Khadeen Carrington, Trinidad, 1,846, at Seton Hall, through 2018.
Rolando Blackman, Panama City, Panama, 1,844, at Kansas State, through 1981.
Once again, this is by no means an official list on file at the NCAA. Neither is it found on any website that I have seen. It’s just something I’ve researched for the past few weeks based on my coverage of the game since the late 1970s.
Taking one last step in my little project, I messaged the NCAA office that handles basketball statistics.
Recently, the NCAA responded by sending out my query into a forum that is seen by information directors around the country. In my query, I asked if anyone could supplement my research with knowledge of a player (or players) from Latin America who had scored at least 1,800 points in NCAA Division I.
My query turned up two names — Vasquez and Carrington — that I did not have on the preliminary list. If I get more names and information, I’ll update accordingly.
So, today, I wanted to push out the story, because this coming week may be the last time we will ever see Jackson and Wallace (1,964 points) play at the Convocation Center. The Roadrunners host the UAB Blazers on Friday night and Saturday afternoon in what likely are the last two regular-season games of the season.
A few weeks ago, I asked Jackson’s father, Leroy Jackson, about his son’s emergence as one of the top scorers in Division I history. Jhivvan is 86th on the all-time list and is second in Conference USA.
“I can’t even put it into words,” said Leroy Jackson, a former professional player who works now for American Airlines in Dallas.
Leroy transferred in his job from Puerto Rico to the Metro-Plex in 2008. An older son followed in 2009, setting the stage for Jhivvan to make the move in 2010 for his seventh-grade year. Already advanced as a player at a young age, Jhivvan went on to star at Euless Trinity High School.
At UTSA, Jhivvan has continued to progress. He’s made first-team, All-Conference USA the past two years. Last year, he led the C-USA in scoring and ranked second in the nation at 26.8 points per game.
His father, a native of Panama who played collegiately at Oregon State and professionally for 15 years, mostly in Latin America, said he is not surprised at the trend. “No, I’m not,” he said. “And I know he can do more.”
Leroy said the basketball communities in both Puerto Rico and Panama have taken notice of his son’s achievements.
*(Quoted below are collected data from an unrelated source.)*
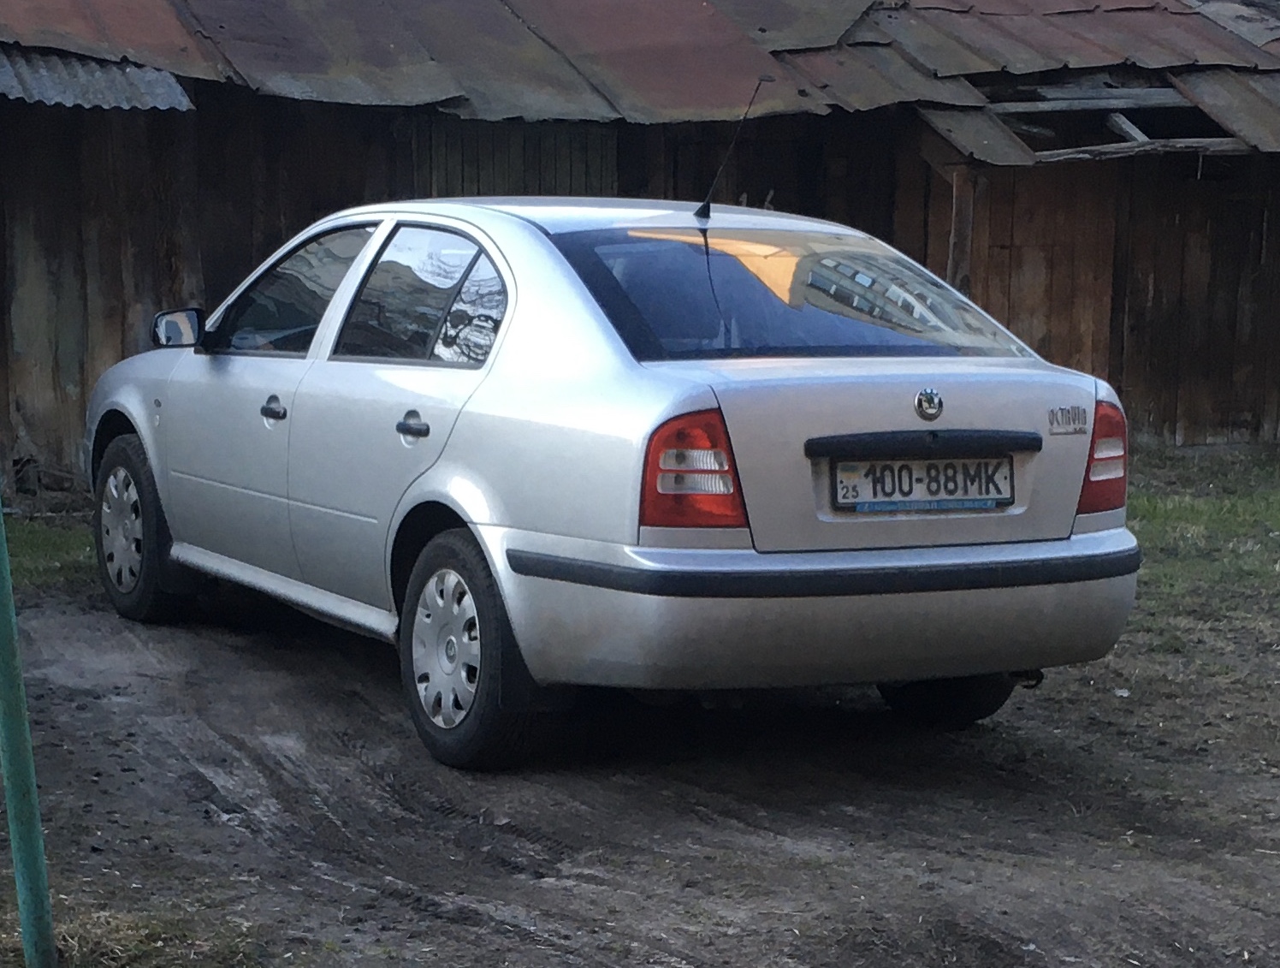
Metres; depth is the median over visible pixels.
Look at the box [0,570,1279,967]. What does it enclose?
dirt ground
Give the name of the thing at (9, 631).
green pole
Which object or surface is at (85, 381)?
wooden barn
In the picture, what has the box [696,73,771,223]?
car antenna
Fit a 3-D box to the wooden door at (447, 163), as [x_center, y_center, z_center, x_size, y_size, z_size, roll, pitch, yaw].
[-0.764,-1.271,12.957,1.291,1.948,0.152,-3,9,-26]
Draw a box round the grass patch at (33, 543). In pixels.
[2,505,99,593]
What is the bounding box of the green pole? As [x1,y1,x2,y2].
[0,497,57,967]
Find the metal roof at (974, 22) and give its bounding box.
[0,0,1279,137]
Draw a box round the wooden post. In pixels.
[945,160,977,295]
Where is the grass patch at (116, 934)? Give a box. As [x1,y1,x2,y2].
[0,901,272,967]
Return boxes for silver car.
[82,192,1139,770]
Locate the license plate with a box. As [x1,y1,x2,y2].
[829,455,1015,513]
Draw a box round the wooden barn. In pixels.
[0,0,1279,487]
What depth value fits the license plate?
5.73 m
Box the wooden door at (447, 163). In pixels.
[408,116,616,198]
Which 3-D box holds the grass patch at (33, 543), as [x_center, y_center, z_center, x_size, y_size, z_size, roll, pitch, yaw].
[-3.404,0.358,9.224,2.691,0.095,2.597,-3,9,-26]
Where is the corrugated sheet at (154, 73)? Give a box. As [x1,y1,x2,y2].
[0,48,195,111]
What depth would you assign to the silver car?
5.76 m
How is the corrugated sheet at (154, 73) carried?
attached to the wooden barn
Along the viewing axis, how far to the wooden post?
12.49 m
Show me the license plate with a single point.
(974, 503)
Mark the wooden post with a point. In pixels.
(956, 256)

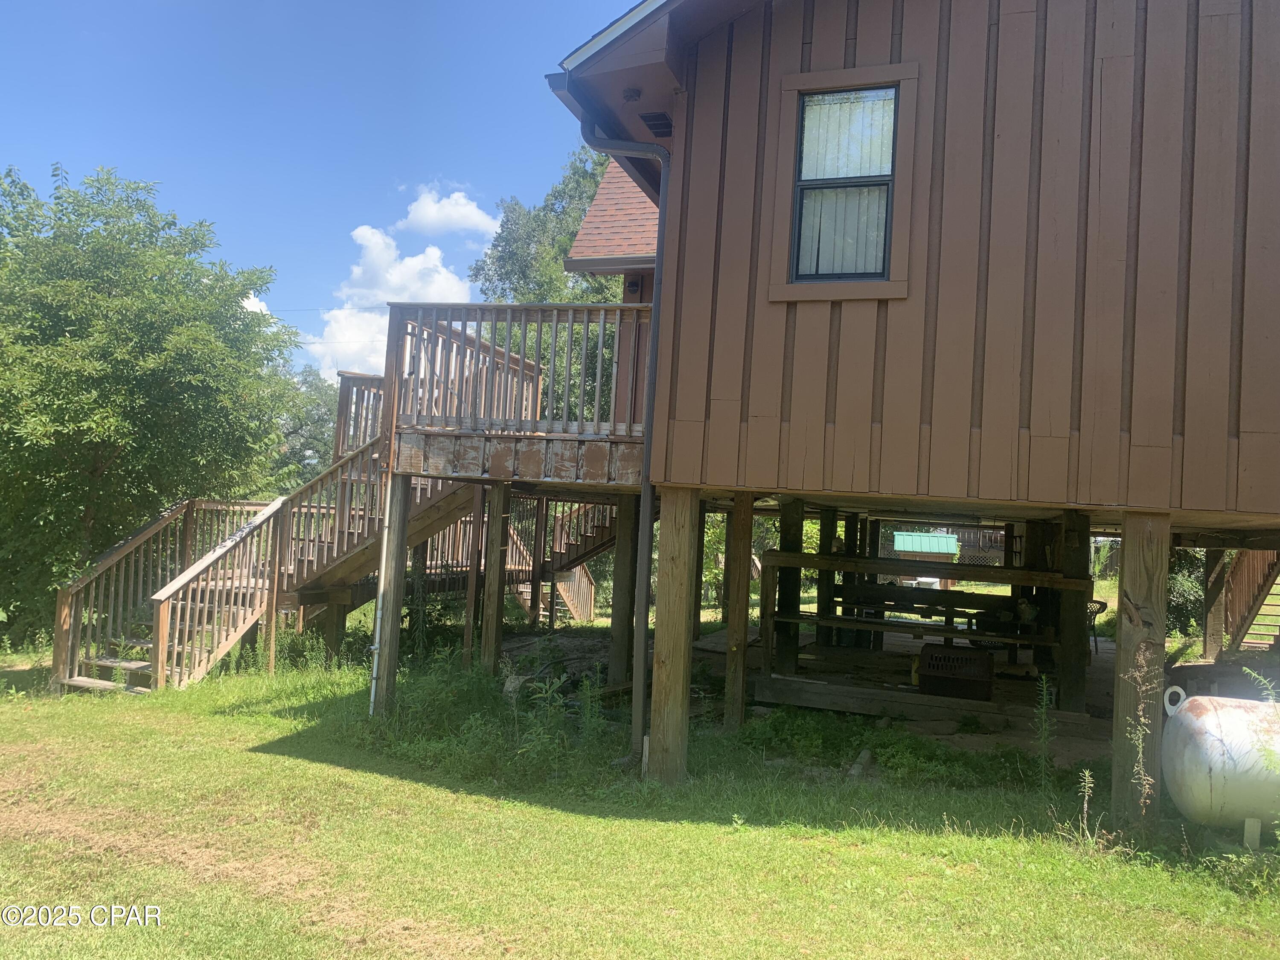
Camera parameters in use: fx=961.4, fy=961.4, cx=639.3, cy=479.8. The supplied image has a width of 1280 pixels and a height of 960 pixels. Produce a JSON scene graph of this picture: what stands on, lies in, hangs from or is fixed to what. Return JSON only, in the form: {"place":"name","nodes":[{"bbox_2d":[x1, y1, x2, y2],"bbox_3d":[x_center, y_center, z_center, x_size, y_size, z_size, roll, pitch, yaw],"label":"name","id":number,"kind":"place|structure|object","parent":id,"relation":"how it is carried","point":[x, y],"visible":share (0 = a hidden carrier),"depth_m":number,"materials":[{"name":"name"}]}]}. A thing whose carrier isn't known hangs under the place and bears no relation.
{"place":"outdoors","nodes":[
{"label":"outdoors","id":0,"kind":"place"},
{"bbox_2d":[240,292,272,315],"label":"cloud","id":1,"kind":"structure","parent":0,"point":[253,299],"materials":[{"name":"white"}]},
{"bbox_2d":[0,0,651,377],"label":"sky","id":2,"kind":"structure","parent":0,"point":[393,4],"materials":[{"name":"blue"}]},
{"bbox_2d":[307,223,475,384],"label":"cloud","id":3,"kind":"structure","parent":0,"point":[343,318],"materials":[{"name":"white"}]},
{"bbox_2d":[395,184,502,238],"label":"cloud","id":4,"kind":"structure","parent":0,"point":[462,210],"materials":[{"name":"white"}]},
{"bbox_2d":[0,616,1279,959],"label":"lawn","id":5,"kind":"structure","parent":0,"point":[997,842],"materials":[{"name":"green plant"}]},
{"bbox_2d":[0,159,302,647],"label":"tree","id":6,"kind":"object","parent":5,"relation":"on","point":[109,455],"visible":0.99,"depth_m":13.55,"materials":[{"name":"green plant"}]},
{"bbox_2d":[44,427,480,694],"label":"wooden staircase","id":7,"kind":"structure","parent":5,"relation":"on","point":[133,662],"depth_m":10.62,"materials":[{"name":"brown wood"}]},
{"bbox_2d":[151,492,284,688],"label":"stair railing","id":8,"kind":"object","parent":7,"relation":"attached to","point":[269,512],"visible":0.88,"depth_m":10.23,"materials":[{"name":"brown wood"}]},
{"bbox_2d":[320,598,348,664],"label":"wooden post","id":9,"kind":"object","parent":5,"relation":"on","point":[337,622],"visible":0.57,"depth_m":11.69,"materials":[{"name":"brown wood"}]},
{"bbox_2d":[369,474,410,718],"bbox_3d":[-2.236,1.205,8.548,0.192,2.511,0.192,2,-2,18],"label":"wooden post","id":10,"kind":"object","parent":5,"relation":"on","point":[382,582],"visible":0.88,"depth_m":8.50,"materials":[{"name":"wood"}]},
{"bbox_2d":[463,491,484,665],"bbox_3d":[-1.850,1.279,10.757,0.137,2.258,0.131,2,-2,18],"label":"wooden post","id":11,"kind":"object","parent":5,"relation":"on","point":[472,582],"visible":0.84,"depth_m":10.72,"materials":[{"name":"brown wood"}]},
{"bbox_2d":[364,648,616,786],"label":"weed patch","id":12,"kind":"object","parent":5,"relation":"on","point":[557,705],"visible":0.71,"depth_m":7.47,"materials":[{"name":"green plant"}]},
{"bbox_2d":[480,483,509,674],"bbox_3d":[-1.516,1.329,9.953,0.190,2.450,0.186,2,-2,18],"label":"wooden post","id":13,"kind":"object","parent":5,"relation":"on","point":[496,549],"visible":0.95,"depth_m":9.90,"materials":[{"name":"brown wood"}]},
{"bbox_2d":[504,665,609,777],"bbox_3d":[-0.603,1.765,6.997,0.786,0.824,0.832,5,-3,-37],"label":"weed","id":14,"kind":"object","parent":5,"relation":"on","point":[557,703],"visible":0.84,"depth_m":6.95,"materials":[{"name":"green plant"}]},
{"bbox_2d":[501,495,615,624],"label":"wooden staircase","id":15,"kind":"structure","parent":5,"relation":"on","point":[579,606],"depth_m":17.39,"materials":[{"name":"brown wood"}]},
{"bbox_2d":[608,497,637,690],"bbox_3d":[-0.160,1.383,10.308,0.244,2.317,0.238,2,-2,18],"label":"wooden post","id":16,"kind":"object","parent":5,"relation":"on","point":[626,609],"visible":0.91,"depth_m":10.23,"materials":[{"name":"brown wood"}]},
{"bbox_2d":[646,486,697,784],"bbox_3d":[0.236,1.256,6.818,0.271,2.289,0.233,2,-2,18],"label":"wooden post","id":17,"kind":"object","parent":5,"relation":"on","point":[682,635],"visible":0.98,"depth_m":6.73,"materials":[{"name":"brown wood"}]},
{"bbox_2d":[722,494,754,731],"bbox_3d":[0.880,1.341,8.690,0.192,2.286,0.198,2,-2,18],"label":"wooden post","id":18,"kind":"object","parent":5,"relation":"on","point":[748,530],"visible":0.97,"depth_m":8.63,"materials":[{"name":"brown wood"}]},
{"bbox_2d":[847,747,873,777],"bbox_3d":[1.624,2.111,7.103,0.140,0.137,0.448,2,-2,18],"label":"wood piece","id":19,"kind":"object","parent":5,"relation":"on","point":[862,759],"visible":0.81,"depth_m":7.06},
{"bbox_2d":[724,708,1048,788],"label":"weed patch","id":20,"kind":"object","parent":5,"relation":"on","point":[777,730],"visible":0.79,"depth_m":7.40,"materials":[{"name":"green plant"}]},
{"bbox_2d":[1032,673,1056,787],"bbox_3d":[2.918,1.796,6.927,0.265,0.891,0.276,4,-3,-27],"label":"weed","id":21,"kind":"object","parent":5,"relation":"on","point":[1045,697],"visible":0.96,"depth_m":6.94,"materials":[{"name":"green plant"}]},
{"bbox_2d":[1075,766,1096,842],"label":"weed","id":22,"kind":"object","parent":5,"relation":"on","point":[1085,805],"visible":0.94,"depth_m":5.67,"materials":[{"name":"plant"}]},
{"bbox_2d":[1111,512,1169,829],"bbox_3d":[3.062,1.339,5.869,0.273,2.239,0.257,2,-2,18],"label":"wooden post","id":23,"kind":"object","parent":5,"relation":"on","point":[1135,587],"visible":0.94,"depth_m":5.77,"materials":[{"name":"brown wood"}]},
{"bbox_2d":[1125,649,1157,822],"bbox_3d":[2.872,1.548,5.524,0.246,1.145,0.320,2,-2,18],"label":"weed","id":24,"kind":"object","parent":5,"relation":"on","point":[1140,757],"visible":0.96,"depth_m":5.54,"materials":[{"name":"plant"}]},
{"bbox_2d":[1165,545,1207,639],"bbox_3d":[10.230,1.783,17.877,2.600,2.725,2.783,2,-2,18],"label":"shrub","id":25,"kind":"object","parent":5,"relation":"on","point":[1191,587],"visible":0.28,"depth_m":17.41,"materials":[{"name":"green plant"}]},
{"bbox_2d":[1202,545,1229,660],"bbox_3d":[8.147,1.799,13.630,0.228,1.854,0.212,2,-2,18],"label":"wooden post","id":26,"kind":"object","parent":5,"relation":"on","point":[1212,630],"visible":0.76,"depth_m":13.54,"materials":[{"name":"brown wood"}]},
{"bbox_2d":[1160,689,1279,835],"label":"propane tank","id":27,"kind":"object","parent":5,"relation":"on","point":[1199,724],"visible":0.95,"depth_m":5.49,"materials":[{"name":"white metal"}]},
{"bbox_2d":[1219,545,1279,656],"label":"wooden staircase","id":28,"kind":"structure","parent":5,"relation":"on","point":[1241,563],"depth_m":14.07,"materials":[{"name":"brown wood"}]},
{"bbox_2d":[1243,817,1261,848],"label":"tank leg","id":29,"kind":"object","parent":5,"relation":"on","point":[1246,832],"visible":0.77,"depth_m":5.50,"materials":[{"name":"white"}]},
{"bbox_2d":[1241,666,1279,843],"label":"weed","id":30,"kind":"object","parent":5,"relation":"on","point":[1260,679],"visible":0.94,"depth_m":5.37,"materials":[{"name":"green plant"}]},
{"bbox_2d":[489,616,1143,766],"label":"ground","id":31,"kind":"structure","parent":0,"point":[1016,700],"materials":[{"name":"green plant"}]},
{"bbox_2d":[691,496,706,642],"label":"wooden post","id":32,"kind":"object","parent":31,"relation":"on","point":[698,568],"visible":0.62,"depth_m":12.27,"materials":[{"name":"brown wood"}]},
{"bbox_2d":[776,495,802,678],"bbox_3d":[1.644,1.284,10.624,0.241,2.036,0.246,2,-2,18],"label":"wooden post","id":33,"kind":"object","parent":31,"relation":"on","point":[783,536],"visible":0.88,"depth_m":10.53,"materials":[{"name":"brown wood"}]},
{"bbox_2d":[816,504,838,651],"bbox_3d":[2.496,1.423,12.843,0.258,2.104,0.261,2,-2,18],"label":"wooden post","id":34,"kind":"object","parent":31,"relation":"on","point":[825,536],"visible":0.69,"depth_m":12.75,"materials":[{"name":"brown wood"}]},
{"bbox_2d":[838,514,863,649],"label":"wooden post","id":35,"kind":"object","parent":31,"relation":"on","point":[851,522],"visible":0.59,"depth_m":13.40,"materials":[{"name":"wood"}]},
{"bbox_2d":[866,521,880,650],"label":"wooden post","id":36,"kind":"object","parent":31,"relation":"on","point":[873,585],"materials":[{"name":"brown wood"}]},
{"bbox_2d":[757,547,1086,690],"bbox_3d":[3.038,1.531,10.297,3.335,1.434,1.459,2,-2,18],"label":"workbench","id":37,"kind":"object","parent":31,"relation":"on","point":[822,565],"visible":0.77,"depth_m":10.20,"materials":[{"name":"brown wood"}]},
{"bbox_2d":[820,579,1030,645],"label":"picnic table","id":38,"kind":"object","parent":31,"relation":"on","point":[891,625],"visible":0.7,"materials":[{"name":"brown wood"}]},
{"bbox_2d":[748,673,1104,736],"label":"wooden beam","id":39,"kind":"structure","parent":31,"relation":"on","point":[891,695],"depth_m":9.11,"materials":[{"name":"brown wood"}]},
{"bbox_2d":[916,642,992,700],"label":"pet carrier","id":40,"kind":"object","parent":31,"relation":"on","point":[936,657],"visible":0.98,"depth_m":9.64,"materials":[{"name":"black plastic"}]},
{"bbox_2d":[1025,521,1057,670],"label":"wooden post","id":41,"kind":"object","parent":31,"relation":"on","point":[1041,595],"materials":[{"name":"brown wood"}]},
{"bbox_2d":[1054,506,1090,716],"bbox_3d":[4.180,1.350,9.243,0.246,2.014,0.247,2,-2,18],"label":"wooden post","id":42,"kind":"object","parent":31,"relation":"on","point":[1077,635],"visible":0.88,"depth_m":9.16,"materials":[{"name":"brown wood"}]},
{"bbox_2d":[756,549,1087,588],"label":"wooden beam","id":43,"kind":"structure","parent":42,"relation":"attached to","point":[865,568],"depth_m":9.40,"materials":[{"name":"brown wood"}]},
{"bbox_2d":[1086,597,1107,653],"bbox_3d":[5.892,1.978,12.806,0.542,0.839,0.568,3,-2,0],"label":"chair","id":44,"kind":"object","parent":31,"relation":"on","point":[1103,606],"visible":0.3,"depth_m":12.66,"materials":[{"name":"black plastic"}]},
{"bbox_2d":[528,0,1279,823],"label":"house","id":45,"kind":"structure","parent":0,"point":[1130,251],"depth_m":6.37,"materials":[{"name":"brown wood"}]},
{"bbox_2d":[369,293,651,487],"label":"wooden deck","id":46,"kind":"structure","parent":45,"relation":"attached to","point":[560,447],"depth_m":8.44,"materials":[{"name":"brown wood"}]},
{"bbox_2d":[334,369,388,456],"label":"deck railing","id":47,"kind":"object","parent":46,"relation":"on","point":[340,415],"visible":0.35,"depth_m":12.24,"materials":[{"name":"brown wood"}]},
{"bbox_2d":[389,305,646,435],"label":"deck railing","id":48,"kind":"object","parent":46,"relation":"on","point":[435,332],"visible":0.66,"depth_m":8.68,"materials":[{"name":"brown wood"}]},
{"bbox_2d":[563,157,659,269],"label":"shingle roof","id":49,"kind":"structure","parent":45,"relation":"attached to","point":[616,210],"depth_m":12.19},
{"bbox_2d":[560,107,669,775],"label":"downspout","id":50,"kind":"object","parent":45,"relation":"attached to","point":[645,498],"visible":0.9,"depth_m":6.97,"materials":[{"name":"grey metal"}]},
{"bbox_2d":[621,87,641,101],"bbox_3d":[-0.067,-2.887,7.207,0.152,0.111,0.154,2,-2,18],"label":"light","id":51,"kind":"object","parent":45,"relation":"attached to","point":[629,95],"visible":0.92,"depth_m":7.17,"materials":[{"name":"black"}]},
{"bbox_2d":[640,111,672,136],"bbox_3d":[0.129,-2.813,7.629,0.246,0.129,0.339,2,-2,18],"label":"vent","id":52,"kind":"object","parent":45,"relation":"attached to","point":[653,125],"visible":0.82,"depth_m":7.60,"materials":[{"name":"black metal"}]},
{"bbox_2d":[788,81,898,285],"bbox_3d":[1.455,-2.048,6.689,0.711,1.465,0.302,2,-2,18],"label":"window","id":53,"kind":"structure","parent":45,"relation":"in","point":[891,100],"depth_m":6.71,"materials":[{"name":"glass"}]},
{"bbox_2d":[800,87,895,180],"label":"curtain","id":54,"kind":"object","parent":53,"relation":"in","point":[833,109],"visible":0.53,"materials":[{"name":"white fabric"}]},
{"bbox_2d":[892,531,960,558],"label":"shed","id":55,"kind":"structure","parent":0,"point":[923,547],"depth_m":33.49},
{"bbox_2d":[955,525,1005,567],"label":"fence","id":56,"kind":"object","parent":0,"point":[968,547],"visible":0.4,"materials":[{"name":"brown wood"}]},
{"label":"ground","id":57,"kind":"structure","parent":0},
{"bbox_2d":[264,366,340,492],"bbox_3d":[-14.664,-0.171,39.958,7.595,9.721,8.070,2,-2,18],"label":"tree","id":58,"kind":"object","parent":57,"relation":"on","point":[306,437],"visible":0.37,"depth_m":38.62,"materials":[{"name":"green plant"}]},
{"bbox_2d":[471,139,631,429],"bbox_3d":[-0.890,-2.801,26.171,8.076,12.544,8.320,2,-2,18],"label":"tree","id":59,"kind":"object","parent":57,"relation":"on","point":[560,254],"visible":0.34,"depth_m":24.68,"materials":[{"name":"green plant"}]},
{"bbox_2d":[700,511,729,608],"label":"shrub","id":60,"kind":"object","parent":57,"relation":"on","point":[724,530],"visible":0.32,"depth_m":22.39,"materials":[{"name":"green plant"}]}
]}

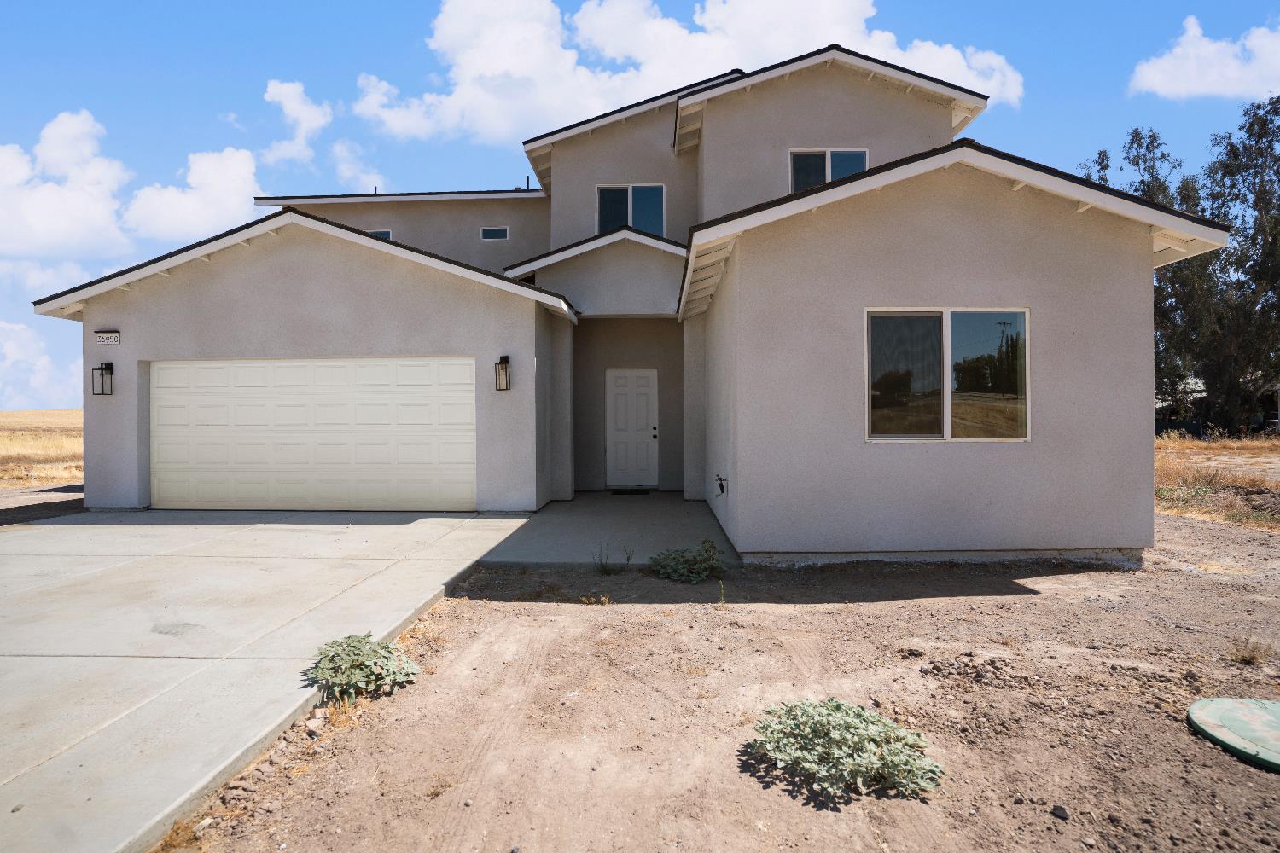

After all, the family is prominent in Latin American basketball circles. Jhivvan’s maternal grandfather, Flor Melendez, is a prominent coach in Puerto Rico. Leroy himself played professionally in Puerto Rico for years.
But even with the hype, Leroy said Jhivvan isn’t thinking now about the headlines he makes or the impact he is having back home.
“Jhivvan thinks, ‘I got a lot more to do, a lot more to do to get better,’ ” Leroy Jackson said. “(He says) ‘I got a lot more work to get done.’ … I say, ‘All these kids from Puerto Rico, when they hear your name, they know who you are … I’m from Panama, and I know a lot of people from Panama follow him.
“I tell him, ‘You don’t pay a lot of attention to it. But a lot of people love your game. A lot of people follow you. A lot of people enjoy watching your highlights.’ But because he is so focused right now, it hasn’t registered with him yet,” Leroy Jackson said.
More than any scoring list, Jackson said his son is more consumed with a team goal at the moment.
“It’s to make ‘March Madness,’ ” Leroy Jackson said.